The solicitors sought a contribution from the barrister, relying on s.1(4) of the 1978 Act which provides that a party who has settled is entitled to recover a contribution "without regard to whether or not he himself is or ever was liable in respect of the damage, provided, however, that he would have been liable assuming that the factual basis of the claim against him could be established".
It is settled law that this provision means that a contribution claimant (here the solicitors) does not need to prove its own liability to the underlying claimant (here the client). However, in this case, the solicitors sought to rely on this provision to establish the contribution defendant's (i.e. here the barrister's) liability to the underlying claimant.
At first instance, the High Court accepted that analysis: it held that, based on the assumed facts, the client had a reasonable cause of action against the solicitors, and it therefore followed, without more, that the solicitors were entitled to a contribution (of 40%) from the barrister.
The barrister appealed.
The Court of Appeal allowed the barrister's appeal. It found that S.1(4) of the 1978 Act was concerned only with the question of whether the defendant / contribution claimant (here the solicitors) was liable to the underlying claimant (here the client). It effectively created a type of deemed liability of the defendant where that defendant had entered into a bona fide settlement with the claimant – the defendant did not have to prove that he was liable to the claimant provided that he would have been liable assuming that the factual basis of the claim against him could be established. S.1(4) did not have any bearing on whether the contribution defendant (i.e. the party from whom contribution is sought) was negligent or whether that negligence caused the underlying claimant's loss. Therefore, a contribution claimant still had to establish that the contribution defendant was liable in order to succeed on a contribution claim.
Neither the client nor the solicitors had pleaded out the barrister's alleged negligence. That meant that it was impossible to say what advice it was alleged the barrister should have given, or what would have happened if that advice had been given. The burden of establishing that fell upon the client (in the main proceedings) and the solicitors (in the contribution proceedings).
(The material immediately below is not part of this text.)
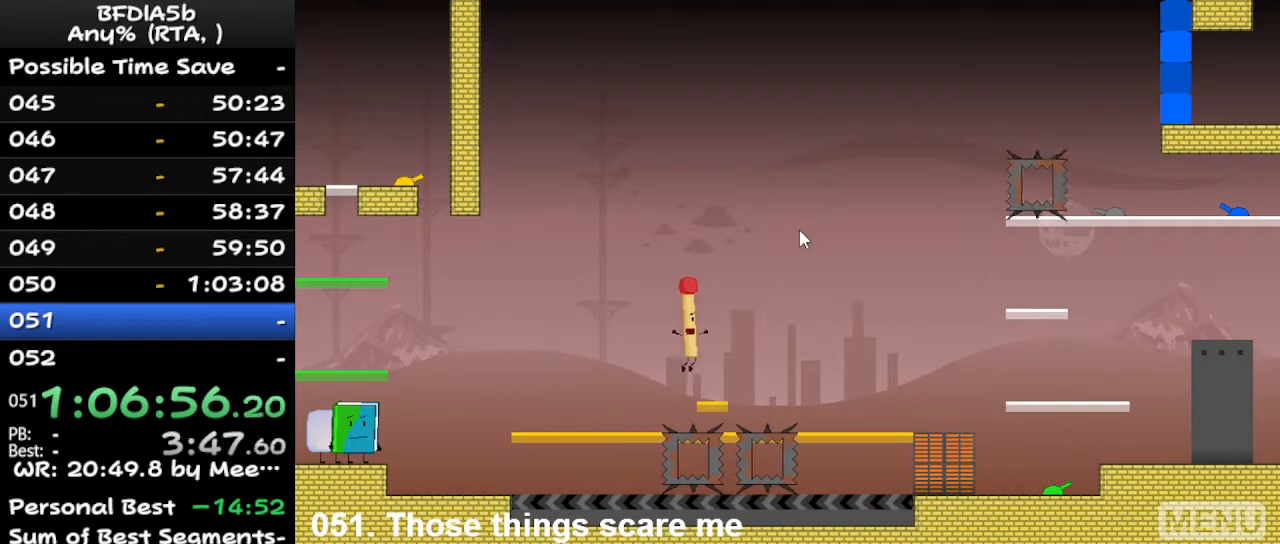
{"keys": ["right"], "events": [[133, "right", "down"], [200, "space", "down"], [400, "space", "up"]]}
Having allowed the barrister's appeal, the Court had to decide whether to remit the case to the Business List for retrial, or simply to dismiss the claim. It decided to dismiss the claim, on the basis that it would be unfair and oppressive (i) to allow the solicitors a second bite of the cherry on the correct legal basis when they had chosen to pursue the contribution claim on the basis of their incorrect interpretation of S.1(4); and (ii) for a professional to have to face a second trial (which would probably not take place until some time next year) some 12 years after the events in question, particularly where the case on negligence and causation now being advanced against him had not been pleaded.
This case provides useful guidance on what elements have to be proven against a contribution defendant and how that will play out in a professional negligence context in terms of the evidence required to be adduced at trial.